_WHAT THE TASK REQUIRES:_
Among the entries below, one line contains "Sınavlarda başarılı olmak için dua ve muska" and another contains "(opens in a new tab)". Transcribe those two lines and every line between them, exactly.

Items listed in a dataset

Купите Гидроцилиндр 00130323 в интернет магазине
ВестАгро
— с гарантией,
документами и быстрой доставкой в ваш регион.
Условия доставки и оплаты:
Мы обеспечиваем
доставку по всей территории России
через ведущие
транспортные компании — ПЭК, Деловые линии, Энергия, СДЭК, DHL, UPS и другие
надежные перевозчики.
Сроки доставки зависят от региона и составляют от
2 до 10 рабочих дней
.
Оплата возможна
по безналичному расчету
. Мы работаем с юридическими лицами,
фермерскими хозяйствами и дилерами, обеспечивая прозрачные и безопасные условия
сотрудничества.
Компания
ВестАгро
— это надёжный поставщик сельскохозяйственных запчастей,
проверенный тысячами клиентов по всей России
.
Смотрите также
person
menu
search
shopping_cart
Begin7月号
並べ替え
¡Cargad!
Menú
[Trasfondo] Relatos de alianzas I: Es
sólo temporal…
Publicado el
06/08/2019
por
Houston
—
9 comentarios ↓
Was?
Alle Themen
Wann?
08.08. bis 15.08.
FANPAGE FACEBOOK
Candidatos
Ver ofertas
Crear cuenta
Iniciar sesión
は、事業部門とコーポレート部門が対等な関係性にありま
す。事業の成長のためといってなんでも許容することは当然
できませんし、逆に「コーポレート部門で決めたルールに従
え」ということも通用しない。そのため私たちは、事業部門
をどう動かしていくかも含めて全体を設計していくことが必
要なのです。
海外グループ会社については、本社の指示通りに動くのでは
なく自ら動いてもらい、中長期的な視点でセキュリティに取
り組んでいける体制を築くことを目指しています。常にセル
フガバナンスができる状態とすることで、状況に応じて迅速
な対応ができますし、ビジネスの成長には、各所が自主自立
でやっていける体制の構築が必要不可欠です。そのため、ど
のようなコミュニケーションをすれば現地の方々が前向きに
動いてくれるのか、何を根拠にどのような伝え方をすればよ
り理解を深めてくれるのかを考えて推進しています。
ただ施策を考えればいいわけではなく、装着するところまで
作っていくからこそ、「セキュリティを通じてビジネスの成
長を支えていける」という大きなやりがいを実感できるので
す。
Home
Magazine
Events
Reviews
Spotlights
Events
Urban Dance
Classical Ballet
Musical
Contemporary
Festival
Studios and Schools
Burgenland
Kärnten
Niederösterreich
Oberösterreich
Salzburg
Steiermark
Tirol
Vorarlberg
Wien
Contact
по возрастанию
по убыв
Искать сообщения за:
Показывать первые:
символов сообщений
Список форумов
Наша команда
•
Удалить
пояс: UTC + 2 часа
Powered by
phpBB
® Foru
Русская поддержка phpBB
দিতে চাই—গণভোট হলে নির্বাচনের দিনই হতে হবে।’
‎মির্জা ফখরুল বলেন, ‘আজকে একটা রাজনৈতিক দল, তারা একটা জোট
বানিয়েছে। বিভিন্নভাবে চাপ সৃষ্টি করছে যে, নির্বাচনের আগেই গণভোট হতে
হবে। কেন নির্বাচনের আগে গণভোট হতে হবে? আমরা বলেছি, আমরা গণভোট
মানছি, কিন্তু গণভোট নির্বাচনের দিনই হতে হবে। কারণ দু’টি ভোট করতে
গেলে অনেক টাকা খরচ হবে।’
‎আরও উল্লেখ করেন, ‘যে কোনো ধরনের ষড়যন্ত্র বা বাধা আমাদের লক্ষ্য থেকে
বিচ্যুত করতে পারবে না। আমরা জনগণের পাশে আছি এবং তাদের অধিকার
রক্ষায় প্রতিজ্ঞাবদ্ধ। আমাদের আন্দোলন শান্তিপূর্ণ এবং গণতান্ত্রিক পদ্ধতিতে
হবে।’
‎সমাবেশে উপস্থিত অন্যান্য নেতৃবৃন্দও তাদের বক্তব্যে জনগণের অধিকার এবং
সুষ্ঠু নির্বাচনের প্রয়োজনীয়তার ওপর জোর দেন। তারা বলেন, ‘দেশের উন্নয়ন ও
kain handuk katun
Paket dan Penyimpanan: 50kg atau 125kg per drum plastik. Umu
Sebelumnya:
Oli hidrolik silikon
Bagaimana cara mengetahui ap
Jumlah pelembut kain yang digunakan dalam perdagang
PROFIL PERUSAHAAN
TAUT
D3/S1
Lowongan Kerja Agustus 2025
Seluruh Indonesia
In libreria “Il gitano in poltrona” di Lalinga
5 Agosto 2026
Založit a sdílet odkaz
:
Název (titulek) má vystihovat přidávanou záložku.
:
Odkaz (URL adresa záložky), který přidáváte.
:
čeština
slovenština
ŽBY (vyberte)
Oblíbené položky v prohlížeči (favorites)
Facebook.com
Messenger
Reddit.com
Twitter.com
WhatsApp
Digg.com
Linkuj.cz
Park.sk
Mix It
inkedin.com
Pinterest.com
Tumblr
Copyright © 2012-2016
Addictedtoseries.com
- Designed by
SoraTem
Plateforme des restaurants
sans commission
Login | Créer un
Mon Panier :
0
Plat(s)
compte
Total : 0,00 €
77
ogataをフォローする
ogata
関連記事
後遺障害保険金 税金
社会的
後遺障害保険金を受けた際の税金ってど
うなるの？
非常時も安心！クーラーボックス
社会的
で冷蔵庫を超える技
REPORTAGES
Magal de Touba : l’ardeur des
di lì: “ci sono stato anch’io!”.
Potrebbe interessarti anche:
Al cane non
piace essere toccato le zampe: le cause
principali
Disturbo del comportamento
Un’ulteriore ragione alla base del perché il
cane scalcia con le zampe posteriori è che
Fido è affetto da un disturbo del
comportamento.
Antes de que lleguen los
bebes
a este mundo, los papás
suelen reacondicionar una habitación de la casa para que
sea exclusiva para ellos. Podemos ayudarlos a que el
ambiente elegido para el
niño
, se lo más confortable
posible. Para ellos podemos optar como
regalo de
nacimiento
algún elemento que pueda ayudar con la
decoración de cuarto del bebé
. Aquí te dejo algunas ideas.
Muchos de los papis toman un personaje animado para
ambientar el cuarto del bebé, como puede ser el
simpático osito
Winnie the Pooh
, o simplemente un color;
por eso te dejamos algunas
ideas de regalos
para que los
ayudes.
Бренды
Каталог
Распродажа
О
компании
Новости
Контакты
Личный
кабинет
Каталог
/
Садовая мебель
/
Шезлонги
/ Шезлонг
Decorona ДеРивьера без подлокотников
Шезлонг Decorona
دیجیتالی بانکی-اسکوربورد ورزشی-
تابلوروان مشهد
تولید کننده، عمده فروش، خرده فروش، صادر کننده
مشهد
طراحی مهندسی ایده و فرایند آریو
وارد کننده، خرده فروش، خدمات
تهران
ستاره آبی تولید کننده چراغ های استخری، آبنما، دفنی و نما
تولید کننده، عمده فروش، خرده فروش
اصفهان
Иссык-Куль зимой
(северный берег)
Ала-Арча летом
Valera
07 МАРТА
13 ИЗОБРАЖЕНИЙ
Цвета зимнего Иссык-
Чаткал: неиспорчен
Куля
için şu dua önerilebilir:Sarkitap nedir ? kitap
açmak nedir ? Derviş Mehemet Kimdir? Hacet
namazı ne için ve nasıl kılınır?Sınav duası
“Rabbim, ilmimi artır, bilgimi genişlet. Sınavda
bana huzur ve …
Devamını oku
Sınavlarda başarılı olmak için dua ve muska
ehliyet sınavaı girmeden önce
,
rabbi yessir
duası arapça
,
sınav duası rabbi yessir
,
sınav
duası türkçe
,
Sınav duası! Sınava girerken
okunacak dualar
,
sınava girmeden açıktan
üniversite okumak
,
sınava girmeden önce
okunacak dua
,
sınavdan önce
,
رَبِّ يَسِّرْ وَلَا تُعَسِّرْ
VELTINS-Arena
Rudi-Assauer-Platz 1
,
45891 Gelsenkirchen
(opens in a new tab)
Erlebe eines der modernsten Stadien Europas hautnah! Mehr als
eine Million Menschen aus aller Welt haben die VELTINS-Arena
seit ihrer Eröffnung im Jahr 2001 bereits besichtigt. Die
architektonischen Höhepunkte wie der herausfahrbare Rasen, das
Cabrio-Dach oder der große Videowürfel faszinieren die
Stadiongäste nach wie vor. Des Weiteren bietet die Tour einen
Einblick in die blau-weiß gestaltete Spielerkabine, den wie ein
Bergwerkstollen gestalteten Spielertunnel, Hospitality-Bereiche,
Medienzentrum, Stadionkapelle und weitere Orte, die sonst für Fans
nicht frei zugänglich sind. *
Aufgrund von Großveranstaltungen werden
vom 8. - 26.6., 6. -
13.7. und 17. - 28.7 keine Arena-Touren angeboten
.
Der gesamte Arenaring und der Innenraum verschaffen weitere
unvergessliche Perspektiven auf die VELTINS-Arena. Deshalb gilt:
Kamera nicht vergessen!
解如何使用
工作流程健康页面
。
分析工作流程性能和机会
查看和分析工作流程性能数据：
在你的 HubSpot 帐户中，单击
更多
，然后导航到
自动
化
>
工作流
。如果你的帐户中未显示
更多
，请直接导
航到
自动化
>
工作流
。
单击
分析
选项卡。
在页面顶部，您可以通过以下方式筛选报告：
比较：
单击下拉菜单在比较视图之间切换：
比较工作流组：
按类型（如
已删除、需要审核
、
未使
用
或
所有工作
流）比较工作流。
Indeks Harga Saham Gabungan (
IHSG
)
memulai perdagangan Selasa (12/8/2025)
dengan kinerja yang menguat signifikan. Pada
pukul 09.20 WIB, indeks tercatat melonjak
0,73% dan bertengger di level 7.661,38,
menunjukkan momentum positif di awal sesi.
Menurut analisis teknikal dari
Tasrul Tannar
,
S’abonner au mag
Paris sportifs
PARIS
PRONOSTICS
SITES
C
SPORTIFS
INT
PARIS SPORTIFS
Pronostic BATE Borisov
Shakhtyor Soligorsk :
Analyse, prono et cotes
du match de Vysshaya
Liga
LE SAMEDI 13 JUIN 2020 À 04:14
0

_RESPONSE TO THE TASK:_
Sınavlarda başarılı olmak için dua ve muska
ehliyet sınavaı girmeden önce
,
rabbi yessir
duası arapça
,
sınav duası rabbi yessir
,
sınav
duası türkçe
,
Sınav duası! Sınava girerken
okunacak dualar
,
sınava girmeden açıktan
üniversite okumak
,
sınava girmeden önce
okunacak dua
,
sınavdan önce
,
رَبِّ يَسِّرْ وَلَا تُعَسِّرْ
VELTINS-Arena
Rudi-Assauer-Platz 1
,
45891 Gelsenkirchen
(opens in a new tab)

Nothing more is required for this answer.